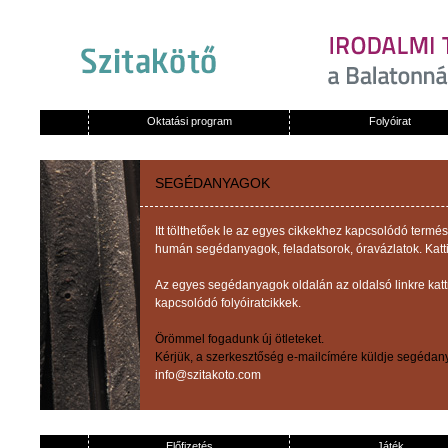
Oktatási program
Folyóirat
SEGÉDANYAGOK
Itt tölthetőek le az egyes cikkekhez kapcsolódó term
humán segédanyagok, feladatsorok, óravázlatok. Katti
Az egyes segédanyagok oldalán az oldalsó linkre kat
kapcsolódó folyóiratcikkek.
Örömmel fogadunk új ötleteket.
Kérjük, a szerkesztőség e-mailcímére küldje segédany
info@szitakoto.com
Előfizetés
Játék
......
* Work order *
Please rewrite the text from the data above, swapping "Előfizetés" for "Megrendelés" and keeping everything else the same. Leave the pictures out of your answer.

* Exercise result *
Oktatási program
Folyóirat
SEGÉDANYAGOK
Itt tölthetőek le az egyes cikkekhez kapcsolódó term
humán segédanyagok, feladatsorok, óravázlatok. Katti
Az egyes segédanyagok oldalán az oldalsó linkre kat
kapcsolódó folyóiratcikkek.
Örömmel fogadunk új ötleteket.
Kérjük, a szerkesztőség e-mailcímére küldje segédany
info@szitakoto.com
Megrendelés
Játék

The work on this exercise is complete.